TASK PROMPT: Lines in the records below that contain the word "their" must each be copied.

SUPPLIED ENTRIES:
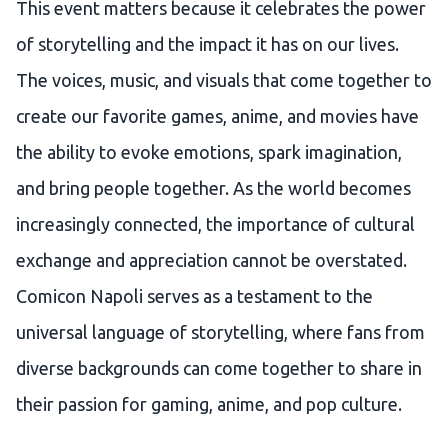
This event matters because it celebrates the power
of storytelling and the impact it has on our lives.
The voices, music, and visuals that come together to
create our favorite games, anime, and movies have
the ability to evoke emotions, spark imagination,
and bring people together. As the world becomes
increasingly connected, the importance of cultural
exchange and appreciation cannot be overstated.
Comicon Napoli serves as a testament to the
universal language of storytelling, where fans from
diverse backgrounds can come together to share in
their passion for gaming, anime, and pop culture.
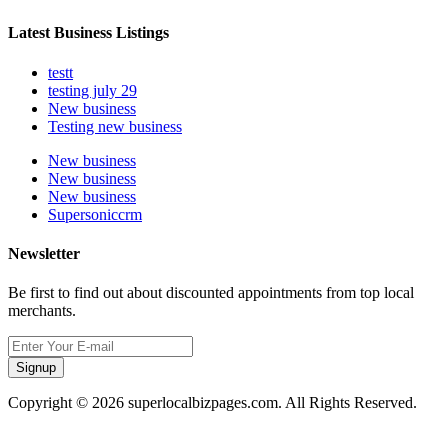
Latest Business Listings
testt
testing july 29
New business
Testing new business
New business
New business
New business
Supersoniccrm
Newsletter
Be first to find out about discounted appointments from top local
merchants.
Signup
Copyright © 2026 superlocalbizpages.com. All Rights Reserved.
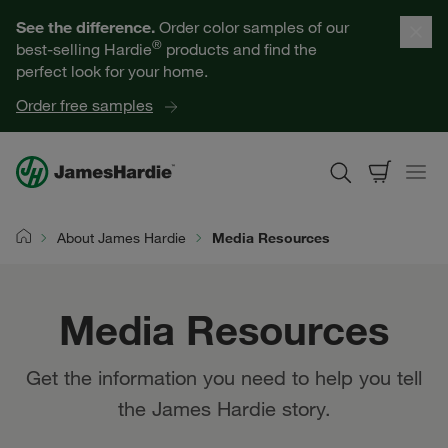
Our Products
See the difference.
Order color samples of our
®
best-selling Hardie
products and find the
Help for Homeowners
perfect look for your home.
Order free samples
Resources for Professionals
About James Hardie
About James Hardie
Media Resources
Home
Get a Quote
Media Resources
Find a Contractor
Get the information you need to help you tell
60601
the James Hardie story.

--

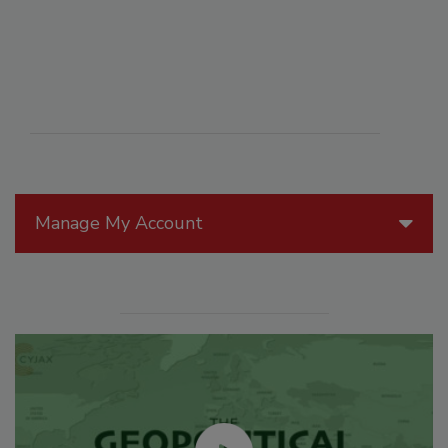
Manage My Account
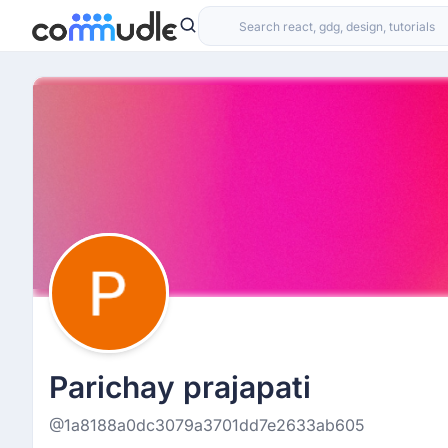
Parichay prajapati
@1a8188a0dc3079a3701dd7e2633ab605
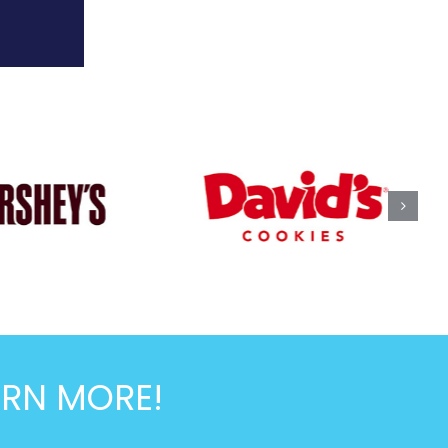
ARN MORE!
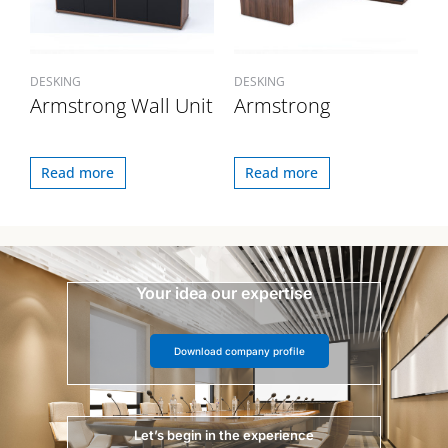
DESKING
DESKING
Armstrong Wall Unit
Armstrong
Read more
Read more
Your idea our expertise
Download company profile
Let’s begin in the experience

--

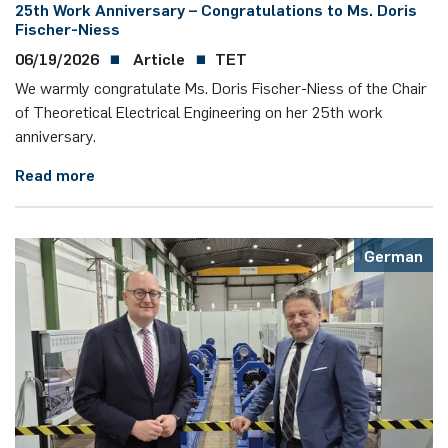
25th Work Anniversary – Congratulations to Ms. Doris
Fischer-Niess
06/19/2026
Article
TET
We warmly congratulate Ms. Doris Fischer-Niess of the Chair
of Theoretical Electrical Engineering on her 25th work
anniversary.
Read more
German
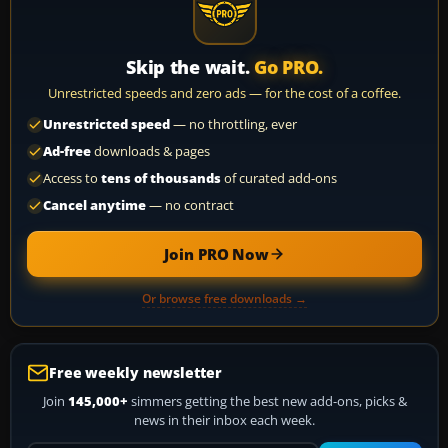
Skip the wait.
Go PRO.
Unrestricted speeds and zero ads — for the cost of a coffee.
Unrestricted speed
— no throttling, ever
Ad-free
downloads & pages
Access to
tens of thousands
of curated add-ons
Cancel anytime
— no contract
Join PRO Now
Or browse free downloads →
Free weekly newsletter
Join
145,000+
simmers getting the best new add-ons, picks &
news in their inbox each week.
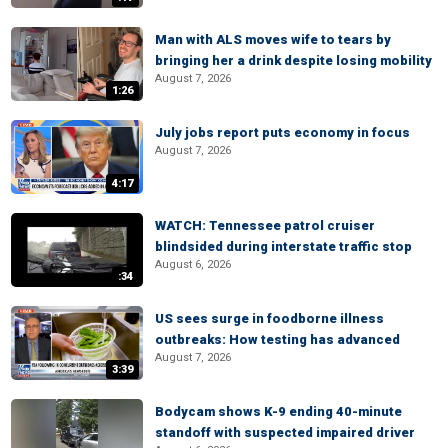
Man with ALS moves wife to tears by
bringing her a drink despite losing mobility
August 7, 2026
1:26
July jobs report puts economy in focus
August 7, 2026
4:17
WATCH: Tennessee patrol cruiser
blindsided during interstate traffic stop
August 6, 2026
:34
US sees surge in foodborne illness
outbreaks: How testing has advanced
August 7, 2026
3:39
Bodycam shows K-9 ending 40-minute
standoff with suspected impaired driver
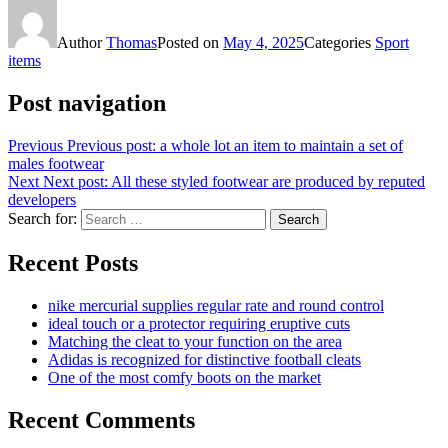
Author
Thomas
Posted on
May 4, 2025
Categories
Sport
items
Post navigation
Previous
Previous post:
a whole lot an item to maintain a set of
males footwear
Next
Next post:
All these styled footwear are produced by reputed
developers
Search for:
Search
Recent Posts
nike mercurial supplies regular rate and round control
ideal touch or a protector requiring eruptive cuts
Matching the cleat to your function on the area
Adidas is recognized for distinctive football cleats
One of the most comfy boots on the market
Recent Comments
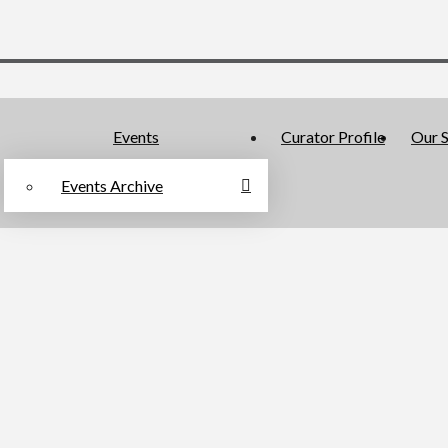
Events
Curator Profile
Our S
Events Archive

WRITTEN REPLY:
their passion for gaming, anime, and pop culture.
news in their inbox each week.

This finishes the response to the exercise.